The Ghosts of Traditions Past

Imagine a group of friends gathered around the fireplace. It’s dark outside, and cold. The wind rattles the windows. Everyone is listening intently to a scary story, occasionally glancing around the room to make sure no one is sneaking up behind them.

Not your typical Christmas scene, is it?

December is an interesting month. It is at once a bright and happy time, full of sparkling, twinkling lights, gatherings with family and friends, and a winter wonderland of beautiful fluffy snow. It is also a time of long, dark nights and freezing temperatures. The longest night and shortest day of the year, the winter solstice, falls on December 21st, marking the first official day of winter. Traditionally, Christmas has been every bit as much a time of ghost stories as a time of carols.

You can thank the Victorians for this. While they certainly enjoyed a quiet cup of tea, the Victorians were actually quite an adventurous bunch, and were fascinated by the supernatural. Many stereotypical December activities, such as decorating and displaying an evergreen tree in your home, gift giving, and caroling, were popularized in Victorian homes, and probably give you a nice, warm glow. However, most of these traditions have older, rather darker origins, having been borrowed from times when the long winter nights held no certainty of a new dawn, and the cold and dark were as much a threat as any monster, no matter how big your bonfire. One borrowed practice of which the Victorians were particular fond is the telling of tall, terrific tales.

DickensCharles Dickens’ A Christmas Carol is far from the only seasonal ghost story, although it is probably the best known. The unsettling events of The Turn of the Screw by Henry James are framed by a narrative in which a family sits around a warm fire and listens to the story of a young governess charged with the care and keeping of two secretive young children in a big, lonely house with only the housekeeper for company.

Mr. James is considered to have written some of the best ghost stories for his time, forgoing some of the more stereotypical elements found in ghost stories. Although his stories tend not to be about Christmas, friends invited over during the Christmas season would often listen to his latest ghost story while drinking eggnog.
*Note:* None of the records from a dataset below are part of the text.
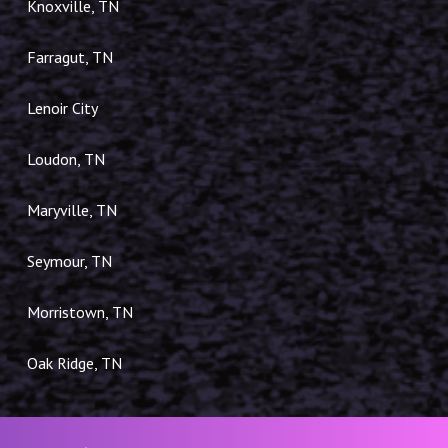
Knoxville, TN
Farragut, TN
Lenoir City
Loudon, TN
Maryville, TN
Seymour, TN
Morristown, TN
Oak Ridge, TN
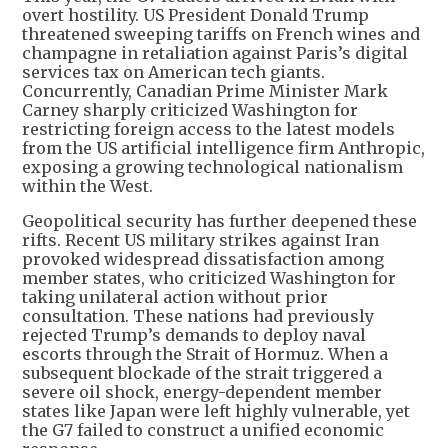
overt hostility. US President Donald Trump
threatened sweeping tariffs on French wines and
champagne in retaliation against Paris’s digital
services tax on American tech giants.
Concurrently, Canadian Prime Minister Mark
Carney sharply criticized Washington for
restricting foreign access to the latest models
from the US artificial intelligence firm Anthropic,
exposing a growing technological nationalism
within the West.
Geopolitical security has further deepened these
rifts. Recent US military strikes against Iran
provoked widespread dissatisfaction among
member states, who criticized Washington for
taking unilateral action without prior
consultation. These nations had previously
rejected Trump’s demands to deploy naval
escorts through the Strait of Hormuz. When a
subsequent blockade of the strait triggered a
severe oil shock, energy-dependent member
states like Japan were left highly vulnerable, yet
the G7 failed to construct a unified economic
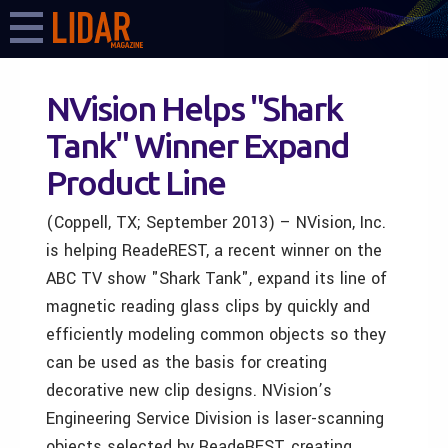
NVision Helps "Shark
Tank" Winner Expand
Product Line
(Coppell, TX; September 2013) – NVision, Inc.
is helping ReadeREST, a recent winner on the
ABC TV show "Shark Tank", expand its line of
magnetic reading glass clips by quickly and
efficiently modeling common objects so they
can be used as the basis for creating
decorative new clip designs. NVision’s
Engineering Service Division is laser-scanning
objects selected by ReadeREST, creating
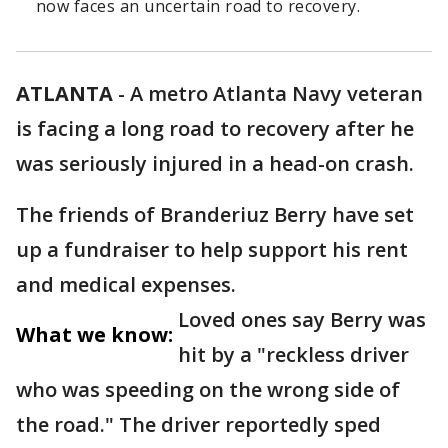
now faces an uncertain road to recovery.
ATLANTA
-
A metro Atlanta Navy veteran
is facing a long road to recovery after he
was seriously injured in a head-on crash.
The friends of Branderiuz Berry have set
up a fundraiser to help support his rent
and medical expenses.
Loved ones say Berry was
What we know:
hit by a "reckless driver
who was speeding on the wrong side of
the road." The driver reportedly sped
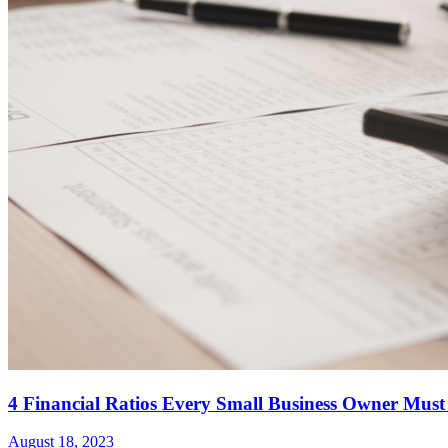
4 Financial Ratios Every Small Business Owner Must
August 18, 2023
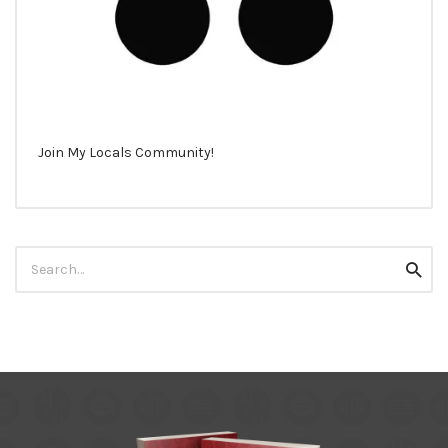
Join My Locals Community!
Search
Searc
for:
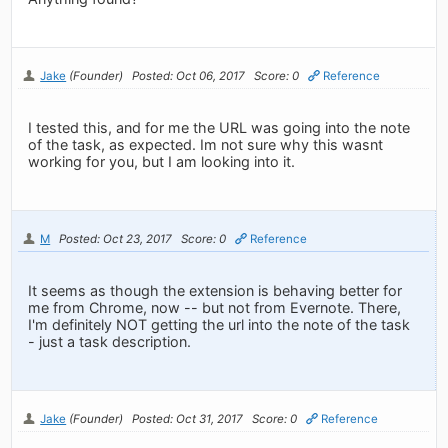
Jake
(Founder)
Posted: Oct 06, 2017
Score: 0
Reference
I tested this, and for me the URL was going into the note
of the task, as expected. Im not sure why this wasnt
working for you, but I am looking into it.
M
Posted: Oct 23, 2017
Score: 0
Reference
It seems as though the extension is behaving better for
me from Chrome, now -- but not from Evernote. There,
I'm definitely NOT getting the url into the note of the task
- just a task description.
Jake
(Founder)
Posted: Oct 31, 2017
Score: 0
Reference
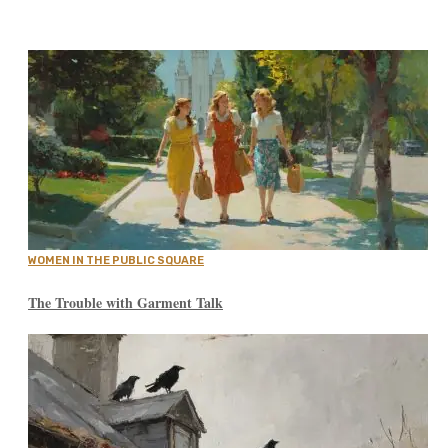
WOMEN IN THE PUBLIC SQUARE
The Trouble with Garment Talk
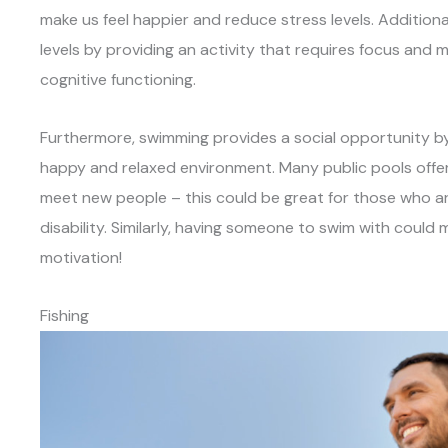
make us feel happier and reduce stress levels. Addition
levels by providing an activity that requires focus and 
cognitive functioning.
Furthermore, swimming provides a social opportunity by 
happy and relaxed environment. Many public pools offer
meet new people – this could be great for those who are
disability. Similarly, having someone to swim with coul
motivation!
Fishing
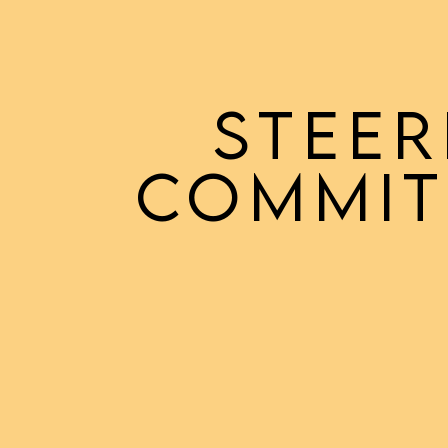
STEER
COMMIT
Smee by A.M. Burrage takes place on Christmas Eve, when a group of friends at a holiday party decides they would like to play a game of hide-and-seek. However, one of the guests is determined not to play. He begins to tell the story of a game of smee he played some years earlier, when an extra player suddenly joins the game.

PhantomOther authors worth checking out for some old-timey scares are Wilkie Collins and Sheridan Le Fanu. The Phantom Coach : A Connoisseur’s Collection of Victorian Ghost Stories by Michael Sims features a nice selection of Victorian ghost stories by popular authors as well.

So there’s your new family tradition for December! Get everyone together, grab some cozy blankets, turn the lights down, and share some spooky stories (and maybe some baking).